Weil nächste Woche im fm4 Filmpodcast unter anderem über Civil War gesprochen wird, habe ich mir den Film angeschaut, weit ist es mit mir gekommen, jetzt schau ich Filme außerhalb meiner Komfortzone an, nur um dann einen Podcast dazu zu hören. Hahar. Tatsächlich schadet es aber auch nicht, mal etwas abseits der bevorzugten Genres zu sehen. Und Civil War ist sowas wie ein Arthaus Kriegsfilm. Und irgendwie wirkt es auch wie die Fortsetzung von Leave the World behind – was danach geschah quasi.
Der Film von Regisseur Alex Garland galt schon vor seinem Start alleine aufgrund des Titels als kontrovers. Denn dieses Jahr sind Wahlen in den USA und das Land ist gespalten, Trump soll wieder antreten, dazu Biden – viele befürchten ja tatsächlich eine Art Bürgerkrieg, egal wer gewinnt. Und: Garland ist Brite, würde er jetzt als quasi Außenstehender in die USA kommen den Menschen seine politische Weltsicht aufdrücken?
Zumindest insofern kann beruhigt werden, denn Civil War ist ein nahezu komplett unpolitischer Film. Wir erfahren zwar, dass sich eine Art “Western Front” (bestehend aus Texas und Kalifornien) gebildet hat, um das System in Gestalt des Präsidenten zu stürzen, der das FBI abgeschafft hat und sich zu einer dritten Amtszeit putschen will. Insgesamt ist das schwer einzuordnen, denn die Staaten Texas und Kalifornien haben doch eher wenig miteinander gemeinsam, und das Wahlverhalten der Bevölkerung ist ziemlich gegensätzlich. Aber dazu gibt es eine schöne Analogie im Film, als das (Foto)journalisten-Quartett einmal zwischen die Fronten gerät und ein Schütze ihnen sagt, er wisse gar nicht, ob der Schütze auf der anderen Seite Freund oder Feind wäre, aber der drüben habe zu schießen begonnen und nun müsse man eben zurückschießen.

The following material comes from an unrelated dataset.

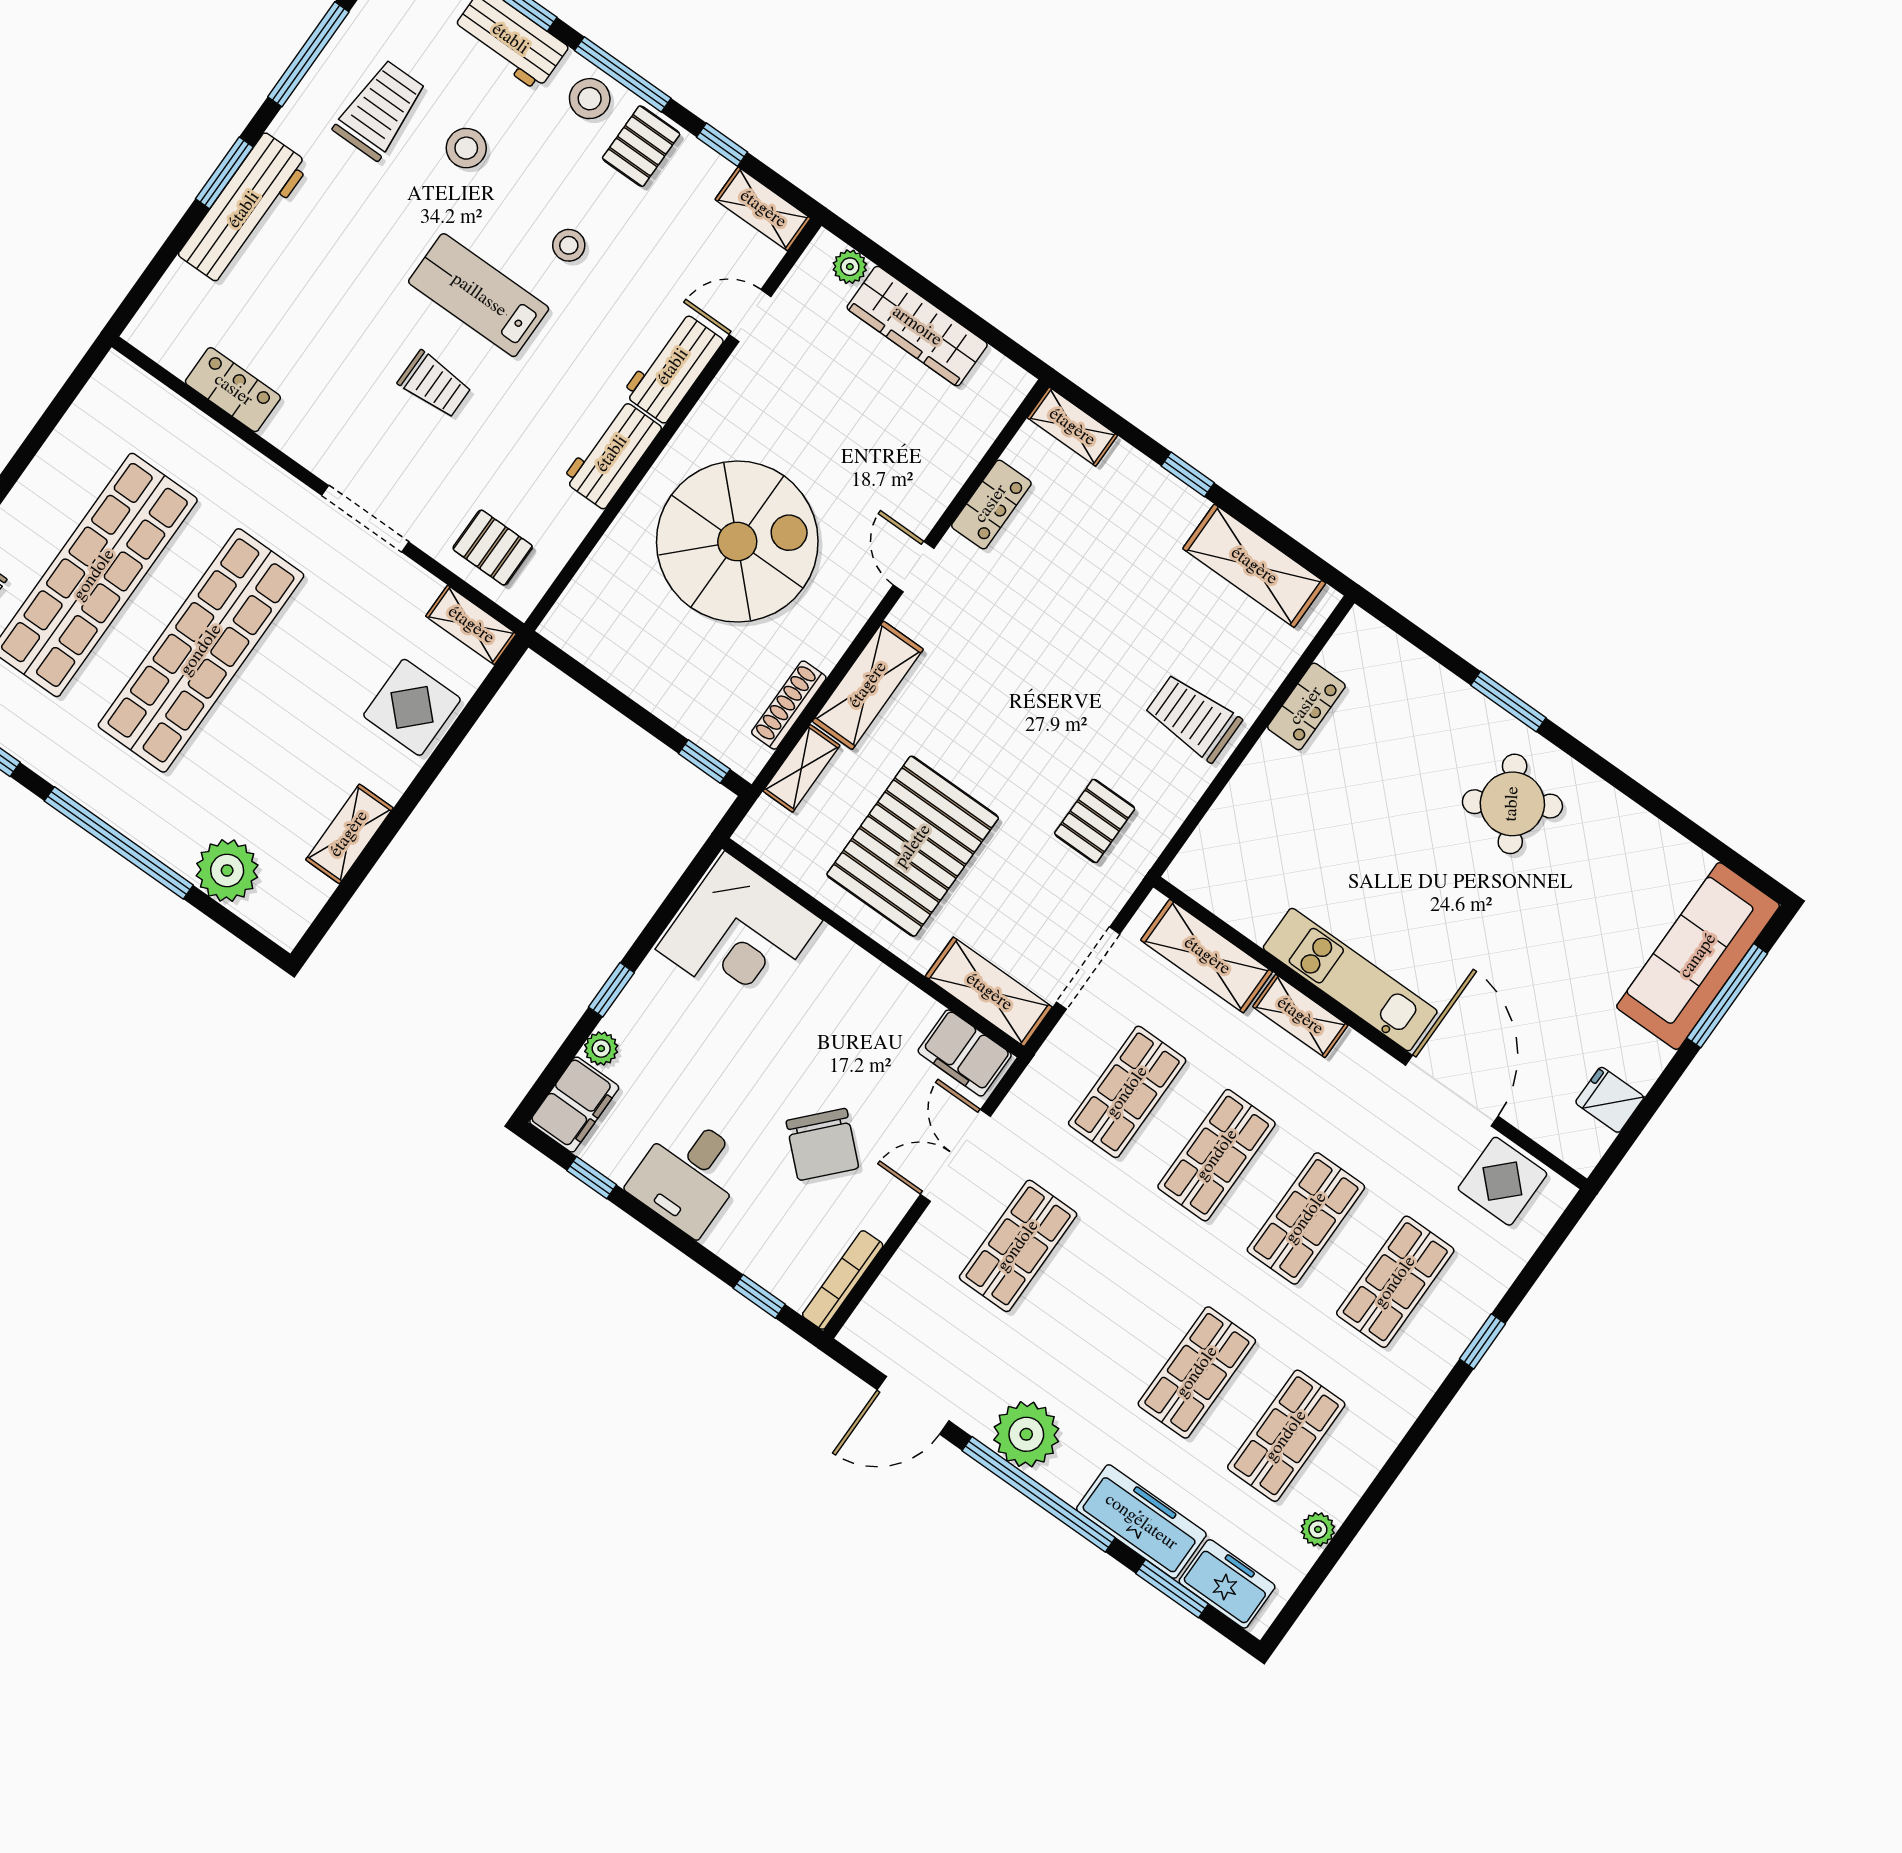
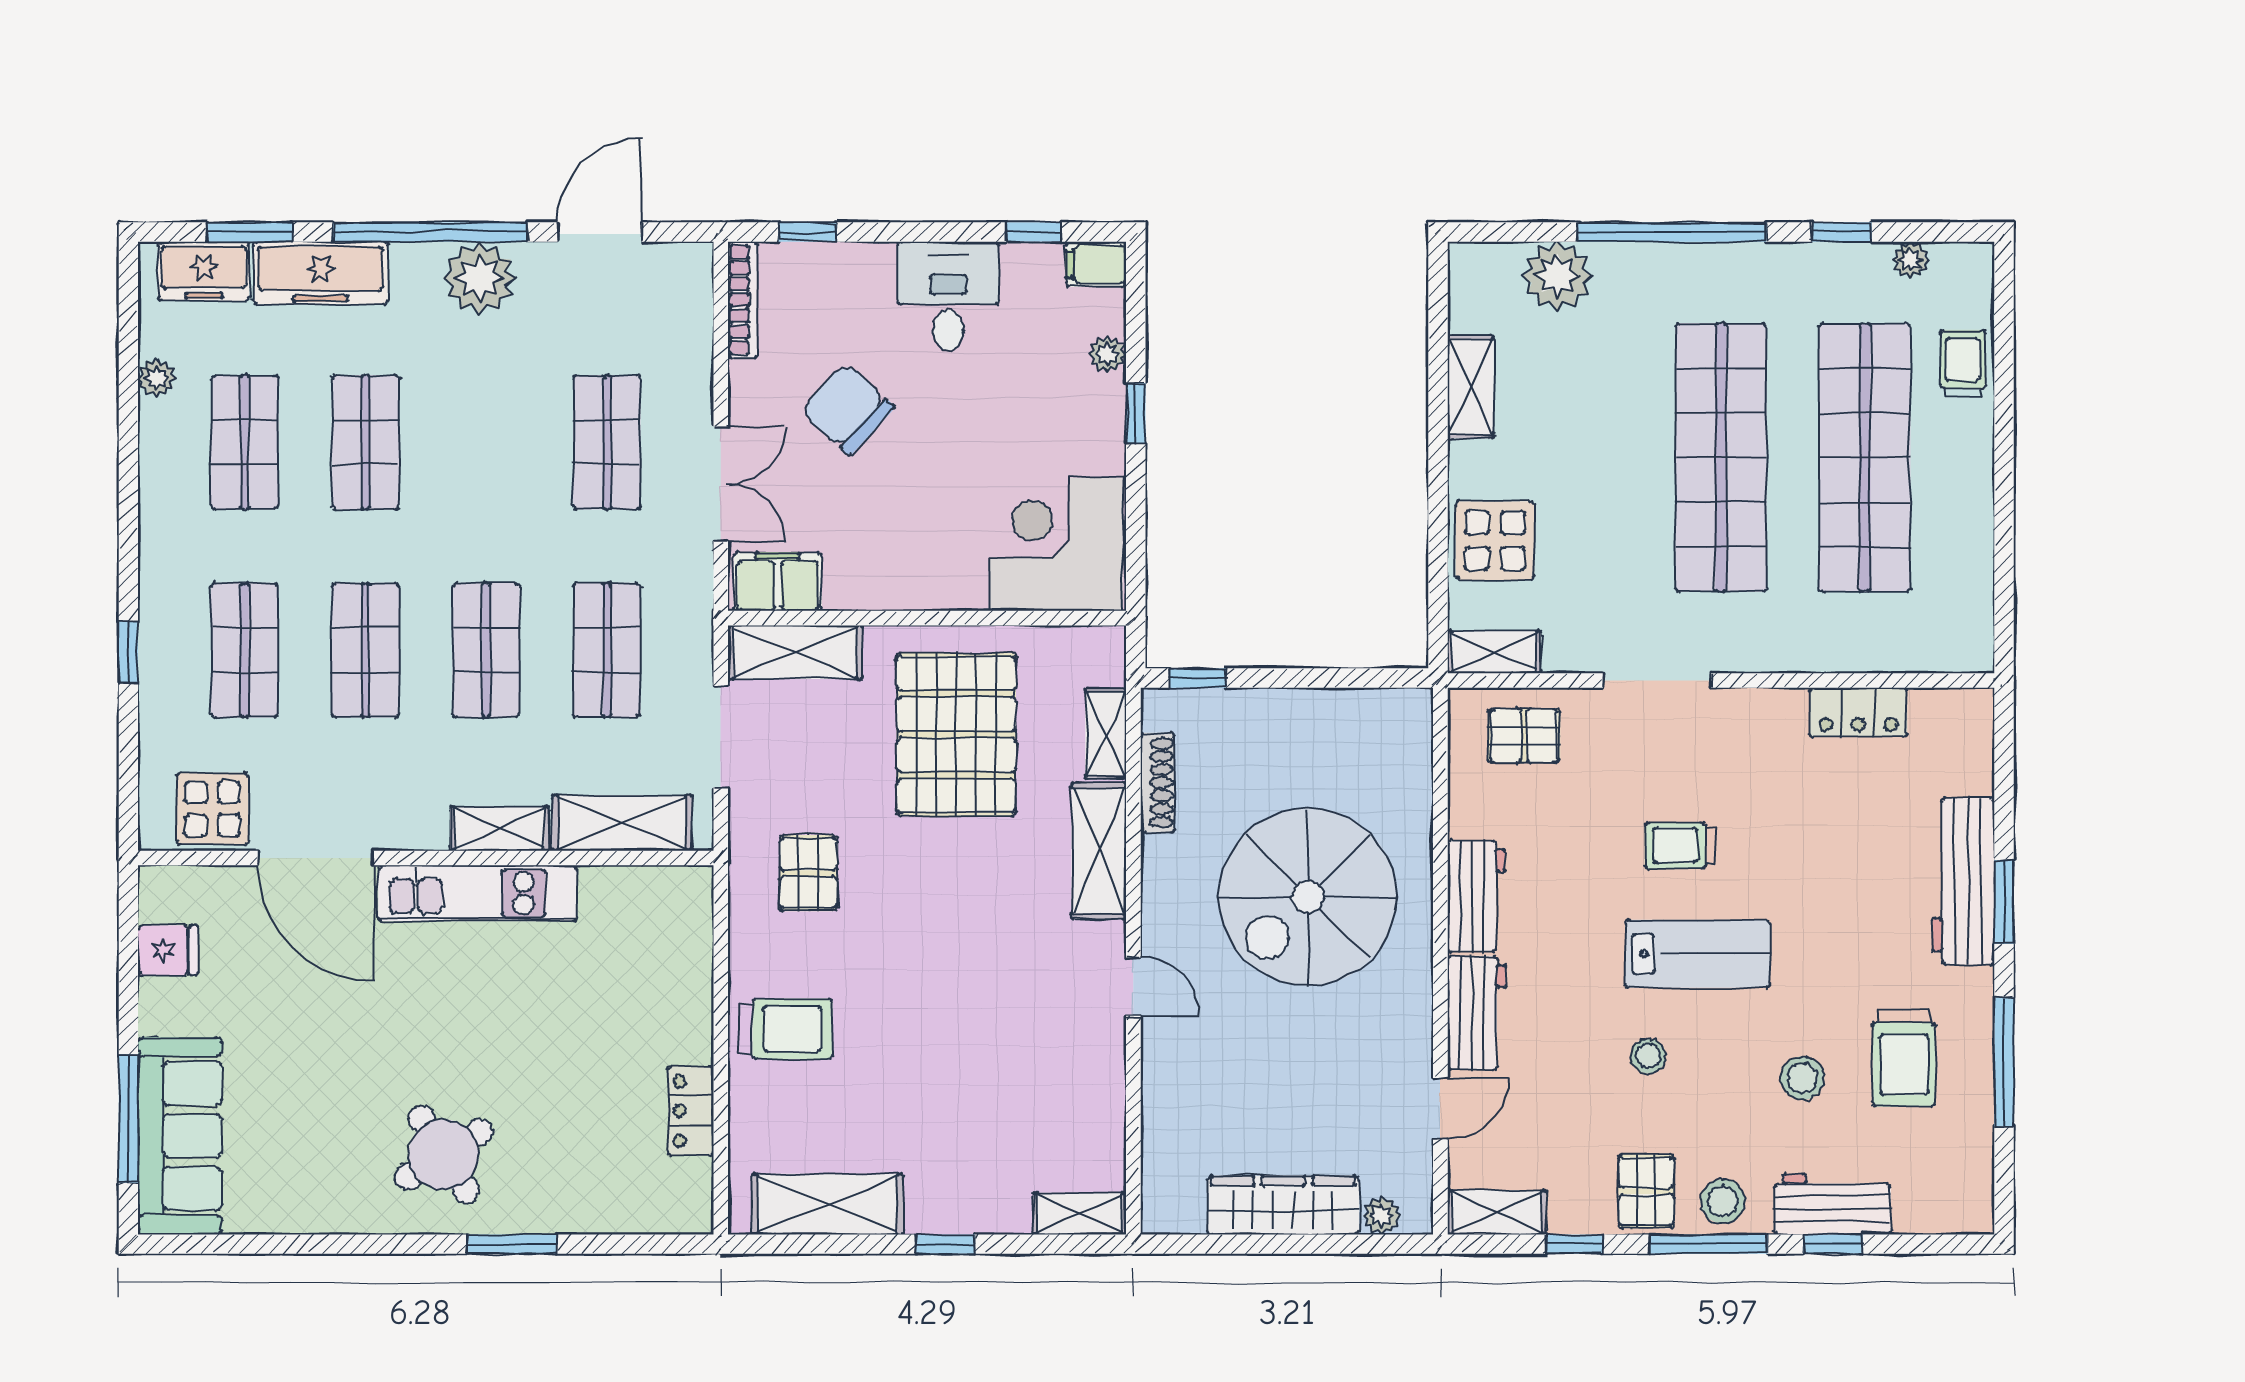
locker: (991, 504) -> (1103, 1092), removed
filing cabinet: (574, 1105) -> (1096, 264), width x0.50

Das Quartett besteht aus der prominenten Kriegsfotografin Lee (Kirsten Dunst) und dem Reporter Joel (Wagner Moura), sowie aus einem arrivierten Journalisten Sammy (Stephen McKinley Henderson), der eine Vaterfigur für Lee ist. Dazu kommt Jessie (Cailee Spaeny), die man zuerst gar nicht mitnehmen will, auf die Fahrt vom relativ ruhigen New York ins umkämpfte Washington D.C, wo der “Showdown” stattfinden soll – weil sie zu jung ist; weil es zu gefährlich ist. Aber Jessie lässt sich nicht abwimmeln, sie ist nicht nur unerschrocken, sie hat naja, Todessehnsucht wäre zuviel gesagt, aber ein gutes Foto ist ihr im Zweifel wichtiger als körperliche Unversehrheit. Und der Trip ist dann natürlich auch extrem arg, überall werden die Außmaße der Gewalt deutlich und wenn das Team dann einen Ort besucht, in dem scheinbar alles “normal” ist, wirkt gerade das auch wieder enorm creepy.
Im Grunde genommen geht es Garland, so denke ich, um das, was ich in einem Essay im ersten Semester Publizistikstudium analysieren musste: Die Fotometapher in der Reportagediskussion. Der Journalist sollte eigentlich eine Kamera sein und nur alles aufnehmen, nicht seine Meinung dazusagen. Und weil das schwer ist, sollte der Journalist zumindest seine Befangenheiten so transparent wie möglich machen. Denn absolute Wahrheiten gibt es ja nicht, auch wenn uns der Journalismus heute oft in sehr unterkomplexer Form genau das vermitteln will. Und in Civil War sagt Lee eben genau das: die Fotografien sind dafür da, Fotos zu machen, nach denen sich die Menschen ihre eigene Meinung bilden können. Wobei das natürlich auch zu kurz greift, denn auch ein Foto kann Dinge inszenieren und mit einer gewissen Absicht gemacht werden.
Mir ist der Film letztendlich dann doch zu viel Action und zu viel Blut, aber er hat tolle (wenn auch apokalyptische) Bilder, er hat ein paar wirklich sehr arge und angsteinflößende Szenen, er hat diese Thin-Red-Line-Terrence-Malick Referenzen, wenn Lee im Gras liegt und die Blumen beobachtet, während neben ihr ein Schusswechsel stattfindet; die Musikeinsätze sind brachial, aber auch sehr wirkungsvoll und ja, ich bin doch froh, ihn gesehen zu haben.
Und als nächstes habe ich Challengers angesehen, der im Podcast auch besprochen werden wird, den ich aber auch so angeschaut hätte, darüber ein andermal.